Reflection by Carrie Watkins, US Community Manager:

"Parshat Ki Tavo begins with a commandment to take all the first fruits the people will harvest in The Land, put them in a basket, and take them to the priests as offerings. When they make the offering, they are directed to recite a passage (which we still recite thousands of years later in the Passover seder) reminding them of their slavery in Egypt and subsequent freedom. 

It is a ritual meant to remind the people where they came from and keep them from taking their new bounty for granted. The fruits of their labors are not, and were never, entirely theirs.  

The verse directly following this commandment of the first fruits takes the mitzvah a step further. 'And you shall be made joyous by all the good that Hashem your God has bestowed upon your household.'  It’s a prescriptive statement, a commandment. Be happy!  

What does it feel like to be commanded to be happy? Check in with yourself for a moment.

I imagine for some of you, it’s a delight. What a great religion, that these are our laws! For others - how can we be commanded to feel something, especially in these days that the world can feel so heavy? What happens if we just aren’t feeling it? 

We’re told in our parsha in the command form - ושמחת - that we will be made happy by the abundance that we will harvest, and then the verse continues, `you and the Levite and the stranger in your midst` (Deut 26:11). Ibn Ezra, a Spanish commentator from the Middle Ages, says that this addition of categories of people who don’t have their own land to harvest from, `means you are obligated to cheer them up with the fruit of your land.` We are obligated to cheer people up with fruit! 

This simcha command appears in the second person singular, addressed to each of us as individuals. As it turns out, this form appears a small handful of other times in the Torah, all in Deuteronomy, and all closely followed by the commandment to not keep that happiness singular but to share it with others.

So simcha doesn’t mean, `be happy!` but something more like, joy shared.  

Just as we offer up our first fruits, recognizing that they were never ours alone to possess, so too with our joy. Our happiness was never meant to be for us alone. What we’re commanded here is to share in our joy, just as we share the first fruits.  
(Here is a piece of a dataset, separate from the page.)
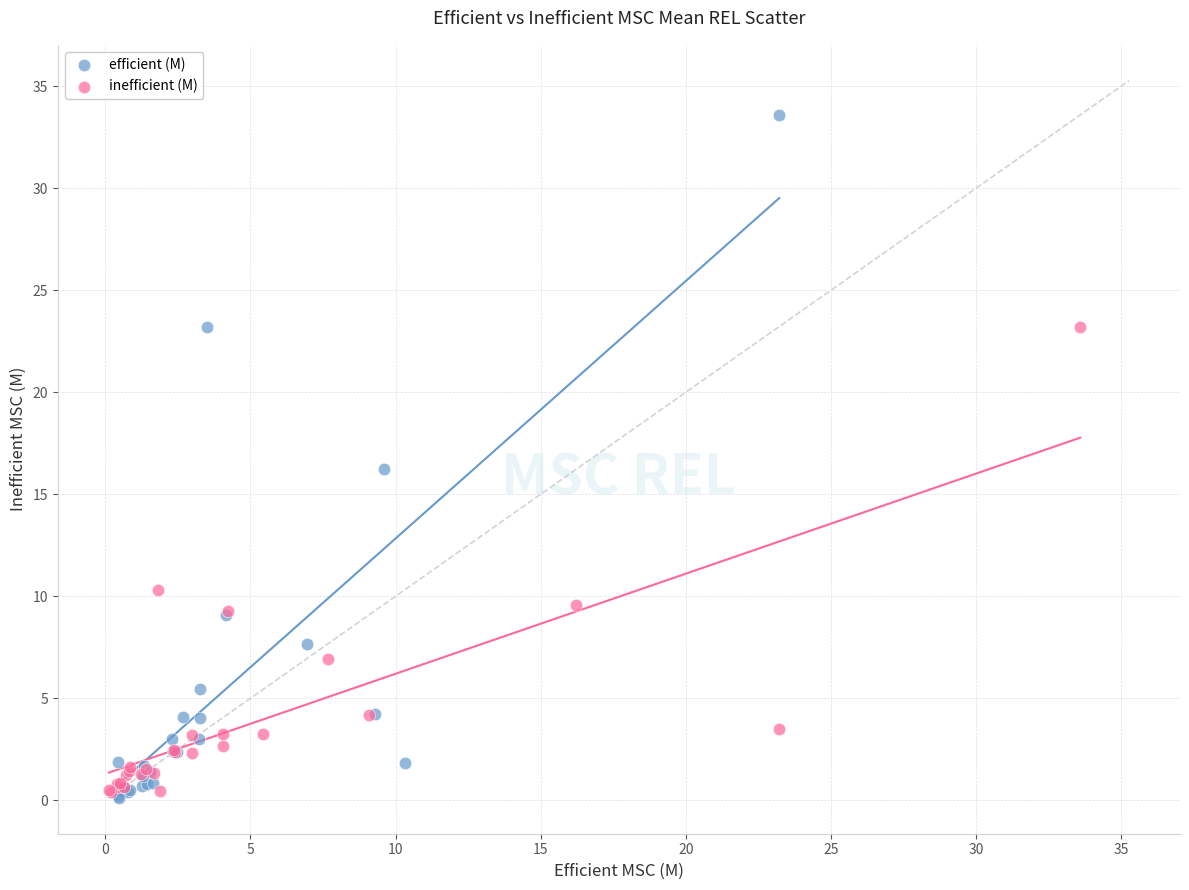

Which series reaches the maximum Y coordinate?

efficient (M)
So, where does that leave us when we don’t have enough joy for ourselves, let alone to share? 

I would like to offer that this is one of the reasons so much of Judaism is practiced in community. Just like Ibn Ezra says, when we have enough, we’re obligated to share it with others. That means that when we don’t have enough, others are obligated to share with us. And we don’t share out of a sense of charity. Everyone benefits. Simcha isn’t simcha unless it's shared. 

Wishing you a Shabbat of sharing in and receiving joy."